Colonialism and imperialism
At the time of the novel's publication the British Empire had conquered and colonised dozens of territories in Africa, Australia, North and South America, the Middle East, South and Southeast Asia, and Atlantic and Pacific islands.
While Invasion Literature had provided an imaginative foundation for the idea of the heart of the British Empire being conquered by foreign forces, it was not until The War of the Worlds that the reading public was presented with an adversary completely superior to themselves. A significant motivating force behind the success of the British Empire was its use of sophisticated technology; the Martians, also attempting to establish an empire on Earth, have technology superior to their British adversaries. In The War of the Worlds, Wells depicted an imperial power as the victim of imperial aggression, and thus perhaps encouraging the reader to consider imperialism itself.
Wells suggests this idea in the following passage:
And before we judge them [the Martians] too harshly, we must remember what ruthless and utter destruction our own species has wrought, not only upon animals, such as the vanished Bison and the Dodo, but upon its own inferior races. The Tasmanians, in spite of their human likeness, were entirely swept out of existence in a war of extermination waged by European immigrants, in the space of fifty years. Are we such apostles of mercy as to complain if the Martians warred in the same spirit?—Chapter I, "The Eve of the War"
This also challenged the Victorian notion that the British Empire had a right to rule by their own superiority over subject races.
The novel also dramatises the ideas of race presented in Social Darwinism, in that the Martians exercise over humans their 'rights' as a superior race, more advanced in evolution.
Social Darwinism suggested that the success of these different ethnic groups in world affairs, and social classes in a society, were the result of evolutionary struggle in which the group or class more fit to succeed did so; i.e., the ability of an ethnic group to dominate other ethnic groups, or the chance to succeed or rise to the top of society was determined by genetic superiority. In more modern times it is typically seen as dubious and unscientific for its apparent use of Darwin's ideas to justify the position of the rich and powerful, or dominant ethnic groups.
Wells himself matured in a society wherein the merit of an individual was not considered as important as their social class of origin. His father was a professional sportsman, which was seen as inferior to 'gentle' status; whereas his mother had been a domestic servant, and Wells himself was, prior to his writing career, apprenticed to a draper.

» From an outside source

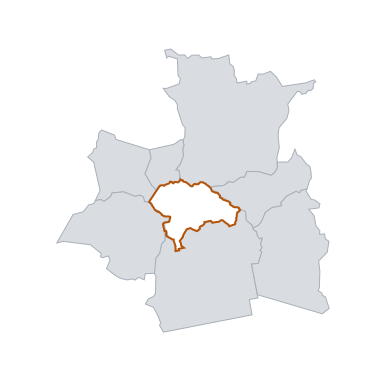 map of South Sudan with Democratic Republic of the Congo, Kenya, Sudan and 4 others greyed out, rotated 169°
{"feature_id": "SSD", "entity_name": "South Sudan", "entity_type": "country or territory", "adm_level": 0, "iso_a3": "SSD", "parent_name": "Africa", "parent_adm1": "", "projection": "albers", "projection_center": [30.346, 7.857], "detail": "fine", "context": "with_neighbors", "style": "outline", "palette": "amber", "viewbox_px": 384, "rotation_deg": 169, "n_neighbors": 7, "source": "natural_earth", "source_scale": "50m", "svg_char_len": 8158}
<svg xmlns="http://www.w3.org/2000/svg" viewBox="0 0 384 384"><g transform="rotate(169 192 192)"><path d="M188.5,260.1L190.5,276.7L189.7,280.7L191.3,285.2L196.0,289.6L200.4,299.2L197.2,298.5L184.0,300.6L181.7,305.5L183.5,308.9L180.9,325.4L188.9,329.7L191.2,328.4L191.8,336.4L185.5,336.4L179.1,329.0L172.8,327.9L171.0,324.0L165.9,326.3L159.3,325.2L156.6,321.7L147.6,321.1L147.1,318.8L140.5,318.0L129.8,319.5L130.4,310.5L127.7,307.6L127.2,302.9L128.5,298.3L126.9,295.3L126.9,290.5L117.0,290.3L117.8,287.5L113.6,287.5L113.1,288.8L108.1,289.0L104.6,295.3L100.1,294.1L92.0,295.5L87.2,288.9L83.2,278.4L59.2,277.4L50.6,278.8L49.6,276.4L51.7,275.7L53.5,270.3L56.5,268.8L58.6,269.7L61.5,266.9L65.9,267.1L66.3,269.3L69.3,270.8L81.2,260.1L81.2,253.6L84.9,246.1L94.2,238.5L95.2,236.1L96.8,230.5L97.8,219.0L102.0,209.9L103.5,199.6L106.7,195.7L111.0,193.2L122.4,199.1L134.1,201.7L137.7,196.4L141.3,197.2L150.1,193.4L153.3,195.1L155.8,194.9L157.0,193.0L160.0,192.3L171.0,193.5L173.6,192.6L178.4,199.2L182.0,200.2L192.2,197.8L194.1,201.2L201.1,206.4L200.6,215.7L203.8,216.8L198.2,221.7L193.4,229.5L193.0,235.9L191.1,238.9L191.0,244.8L188.7,247.0L186.5,256.6L188.5,260.1Z" fill="#d9dde1" stroke="#a8b0b8" stroke-width="1"/><path d="M269.0,270.2L257.2,262.6L256.6,258.1L225.8,241.6L225.6,233.3L234.6,219.0L230.1,205.9L226.2,200.4L236.4,190.3L240.5,191.6L240.6,196.1L243.3,198.7L248.9,198.6L259.0,205.2L270.5,206.3L272.8,203.0L280.0,199.5L283.2,202.1L288.7,201.9L281.9,211.1L282.8,239.9L287.7,246.3L282.1,249.6L280.2,252.9L277.2,253.6L276.2,259.1L273.7,262.3L272.2,267.5L269.0,270.2Z" fill="#d9dde1" stroke="#a8b0b8" stroke-width="1"/><path d="M151.7,168.6L145.8,165.0L143.1,162.7L144.0,153.6L139.6,148.6L138.9,143.2L136.1,140.8L136.1,136.2L134.5,133.1L131.7,133.5L134.7,127.4L133.8,124.1L136.4,121.7L134.9,119.8L140.6,109.2L147.3,109.9L147.5,75.4L156.3,75.5L156.5,60.0L246.8,59.9L249.4,67.5L247.7,68.9L249.0,76.9L251.9,86.2L259.1,90.9L255.3,95.4L249.7,96.8L247.3,99.2L243.5,116.1L244.3,119.3L243.2,126.1L240.1,134.0L235.5,138.0L231.5,147.3L227.8,149.6L225.5,158.0L225.7,165.1L225.6,158.9L224.5,158.8L223.6,152.1L219.6,149.0L218.6,143.2L219.5,137.4L215.9,136.8L215.3,138.6L210.7,139.0L212.5,141.3L213.2,146.1L205.1,156.3L201.0,157.1L194.5,152.4L191.5,154.1L190.7,156.4L186.6,157.9L186.4,159.5L178.6,159.5L177.5,157.9L171.8,157.5L169.0,158.9L166.9,158.2L161.5,151.3L155.9,152.3L151.6,163.1L146.4,165.4L151.7,168.6Z" fill="#d9dde1" stroke="#a8b0b8" stroke-width="1"/><path d="M147.4,78.7L147.3,109.9L140.6,109.2L134.9,119.8L136.4,121.7L133.8,124.1L134.7,127.4L131.7,133.5L134.5,133.1L136.1,136.2L136.1,140.8L138.9,143.2L138.7,145.2L133.8,146.4L129.7,149.6L123.9,158.1L116.4,161.6L106.6,161.6L107.3,164.4L99.7,170.1L89.7,172.9L86.5,170.8L85.0,172.8L78.5,173.2L79.8,171.1L76.5,162.1L73.1,160.7L68.7,155.8L70.5,152.2L80.7,152.8L76.7,145.5L76.8,134.9L73.9,129.7L74.8,126.0L69.9,125.6L70.1,120.5L67.0,117.5L70.7,107.2L80.8,100.1L81.6,89.9L85.1,74.2L86.9,70.9L83.8,68.1L83.8,65.7L81.0,63.5L79.6,51.5L87.4,47.6L147.4,78.7Z" fill="#d9dde1" stroke="#a8b0b8" stroke-width="1"/><path d="M173.6,192.6L171.0,193.5L160.0,192.3L153.3,195.1L150.1,193.4L141.3,197.2L137.7,196.4L134.1,201.7L122.4,199.1L111.0,193.2L106.7,195.7L103.5,199.6L102.6,205.1L92.1,203.1L87.3,207.1L82.8,214.4L81.8,208.4L78.3,205.7L74.9,198.6L71.3,194.3L71.4,188.6L72.3,182.5L74.2,181.1L78.5,173.2L85.0,172.8L86.5,170.8L89.7,172.9L99.7,170.1L107.3,164.4L106.6,161.6L116.4,161.6L123.9,158.1L129.7,149.6L133.8,146.4L138.7,145.2L139.6,148.6L144.0,153.6L143.1,162.7L156.0,171.8L156.0,174.4L164.5,182.1L166.5,186.9L172.4,190.1L173.6,192.6Z" fill="#d9dde1" stroke="#a8b0b8" stroke-width="1"/><path d="M334.4,167.8L313.0,192.6L302.7,193.3L295.8,199.1L290.8,199.4L288.7,201.9L283.2,202.1L280.0,199.5L272.8,203.0L270.5,206.3L259.0,205.2L248.9,198.6L243.3,198.7L240.6,196.1L240.5,191.6L236.4,190.3L231.6,181.7L228.0,179.9L226.6,176.7L222.6,172.9L217.7,172.3L220.4,167.8L224.5,167.6L227.8,149.6L231.5,147.3L235.5,138.0L240.1,134.0L244.3,119.3L253.4,120.8L255.7,114.9L260.5,118.4L265.0,116.4L266.9,118.0L272.2,118.0L279.0,121.0L284.6,126.2L290.6,133.2L285.5,140.6L286.3,145.2L292.5,144.6L294.3,145.9L292.7,148.8L301.8,159.6L327.8,168.1L334.4,167.8Z" fill="#d9dde1" stroke="#a8b0b8" stroke-width="1"/><path d="M225.8,241.6L200.6,242.3L193.0,245.6L191.0,244.8L191.1,238.9L193.0,235.9L193.4,229.5L198.2,221.7L203.8,216.8L200.6,215.7L201.1,206.4L204.3,204.3L209.4,206.0L215.8,204.1L221.4,204.1L226.2,200.4L230.1,205.9L234.6,219.0L225.6,233.3L225.8,241.6Z" fill="#d9dde1" stroke="#a8b0b8" stroke-width="1"/><path d="M226.0,200.7L224.2,202.6L222.8,203.9L222.6,204.1L222.2,204.4L220.9,204.4L219.5,204.3L218.3,203.4L217.0,204.1L216.2,204.3L215.7,204.4L214.6,204.5L213.0,204.8L212.3,205.3L211.9,205.6L211.6,206.3L211.4,206.3L211.1,206.3L210.7,206.0L209.9,205.6L209.5,204.8L209.1,204.4L208.7,204.1L207.4,204.9L206.7,205.1L206.2,205.1L205.2,204.6L204.2,204.2L203.6,204.2L202.8,204.7L201.8,205.5L201.3,206.2L201.1,206.6L200.9,206.3L200.8,205.9L200.5,205.5L200.0,205.4L199.6,205.5L199.1,205.5L198.9,205.3L198.8,204.8L198.7,204.2L198.5,203.9L197.8,203.5L196.0,202.7L194.6,201.1L193.9,200.4L193.4,199.9L192.7,198.7L191.9,197.9L190.9,197.5L190.2,197.7L189.6,198.6L188.3,199.4L187.7,199.4L187.0,199.0L186.0,198.7L184.3,198.5L183.6,198.9L182.7,199.6L182.0,199.9L181.5,200.0L181.0,199.8L180.5,199.7L180.1,199.7L179.2,199.1L178.7,198.7L178.4,198.3L177.9,198.0L177.3,197.7L176.9,197.4L176.7,196.9L176.4,196.3L175.9,195.8L174.6,194.8L174.1,194.2L173.9,193.6L173.3,193.0L172.7,192.2L172.5,191.0L172.5,190.0L172.4,189.6L172.1,189.1L171.8,188.7L171.4,188.3L170.3,187.7L169.1,186.9L168.6,186.5L167.5,186.4L166.9,185.9L166.4,185.0L166.2,184.3L165.6,183.7L165.4,183.3L165.3,182.9L165.7,181.4L165.1,180.9L164.2,180.2L163.6,179.5L163.2,178.8L162.0,178.0L159.5,176.6L158.0,175.8L157.3,175.0L156.6,174.3L156.5,174.0L157.0,173.3L157.0,172.6L156.7,172.0L155.2,170.7L154.0,169.3L153.1,168.9L150.9,168.5L150.2,168.3L149.6,168.0L148.9,167.4L148.7,166.7L149.1,165.5L148.9,165.1L148.5,165.0L148.6,164.8L149.0,164.2L149.7,163.9L151.5,163.3L151.6,163.1L151.7,162.4L151.8,162.0L152.5,161.0L152.6,160.6L152.6,159.7L152.7,159.3L152.9,159.0L153.4,158.5L153.6,158.2L153.6,157.6L153.6,156.3L153.9,155.8L155.0,154.6L155.3,154.1L155.5,153.6L155.4,153.1L155.5,152.6L155.9,152.2L156.2,152.0L157.0,151.9L157.6,152.0L161.6,151.2L162.1,151.3L162.3,151.8L162.3,152.6L162.3,153.0L162.5,153.2L163.2,153.6L163.6,154.2L163.8,154.4L164.5,154.9L167.4,158.4L168.3,158.7L169.1,158.6L170.7,157.9L171.5,157.7L177.2,158.0L177.9,157.9L178.8,159.7L179.2,160.1L185.4,160.1L185.3,159.6L185.4,159.1L186.1,158.3L186.5,158.0L186.6,157.9L187.6,157.3L188.5,157.0L190.3,156.6L191.0,156.0L191.4,155.4L191.4,154.2L191.6,154.1L192.1,153.8L194.1,152.8L194.5,152.6L198.2,154.9L200.3,156.8L200.5,156.9L200.9,156.7L201.0,156.7L201.8,156.7L203.5,156.6L204.1,156.4L207.4,153.0L208.3,151.9L208.5,151.7L209.0,150.9L209.5,149.6L213.3,146.3L213.4,146.1L213.4,145.9L212.9,144.8L212.7,144.3L212.7,143.4L212.8,142.2L212.8,141.3L212.8,141.2L212.7,141.1L210.6,138.8L215.8,138.7L215.8,138.4L215.7,138.1L215.7,137.7L215.7,137.3L215.7,137.2L219.4,137.1L219.4,137.7L218.9,139.2L218.9,140.2L218.8,141.2L218.8,141.3L218.7,141.5L218.5,141.8L218.5,142.0L219.3,147.9L219.3,148.1L219.2,148.2L219.0,148.5L219.0,148.8L220.8,149.4L220.8,149.5L221.5,150.3L225.0,153.1L225.4,154.1L225.5,154.2L225.5,154.4L225.5,154.6L225.4,155.1L225.4,155.4L225.5,155.5L225.5,155.8L225.0,156.9L224.8,157.6L224.8,158.2L224.8,158.6L224.9,158.8L225.0,158.9L226.4,158.9L226.5,158.9L226.5,159.2L226.5,160.9L226.6,162.3L226.7,164.6L226.7,165.2L226.7,165.9L226.5,166.2L226.1,166.7L225.5,167.0L224.2,167.2L223.1,167.1L222.3,167.1L221.3,167.0L220.3,167.1L219.9,167.5L219.4,168.6L218.6,170.3L218.2,171.0L218.1,171.4L218.2,171.7L218.7,172.0L219.9,172.5L221.2,172.8L222.2,172.9L222.8,173.1L223.3,173.2L225.2,174.5L225.8,175.1L226.2,175.6L226.2,176.2L226.5,176.7L227.6,177.9L228.2,178.5L229.8,179.3L230.5,180.3L231.1,180.7L231.7,181.2L232.0,181.9L232.7,184.1L233.2,185.2L233.7,186.1L233.9,187.6L234.3,188.2L234.7,189.0L235.3,189.7L236.0,190.3L234.7,191.9L233.1,193.5L231.2,195.4L229.2,197.5L227.6,199.1L226.0,200.7Z" fill="none" stroke="#b45309" stroke-width="2"/></g></svg>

Trained as a scientist, he was able to relate his experiences of struggle to Darwin's idea of a world of struggle; but perceived science as a rational system, which extended beyond traditional ideas of race, class and religious notions, and in fiction challenged the use of science to explain political and social norms of the day.
Religion and science
Good and evil appear relative in The War of the Worlds, and the defeat of the Martians has an entirely material cause: the action of microscopic bacteria. An insane clergyman is important in the novel; but his attempts to relate the invasion to Armageddon seem examples of his mental derangement. His death, as a result of his evangelical outbursts and ravings attracting the attention of the Martians, appears an indictment of his obsolete religious attitudes; but the narrator twice prays to his god, and suggests that bacteria may have been divinely allowed to exist on Earth for a reason such as this.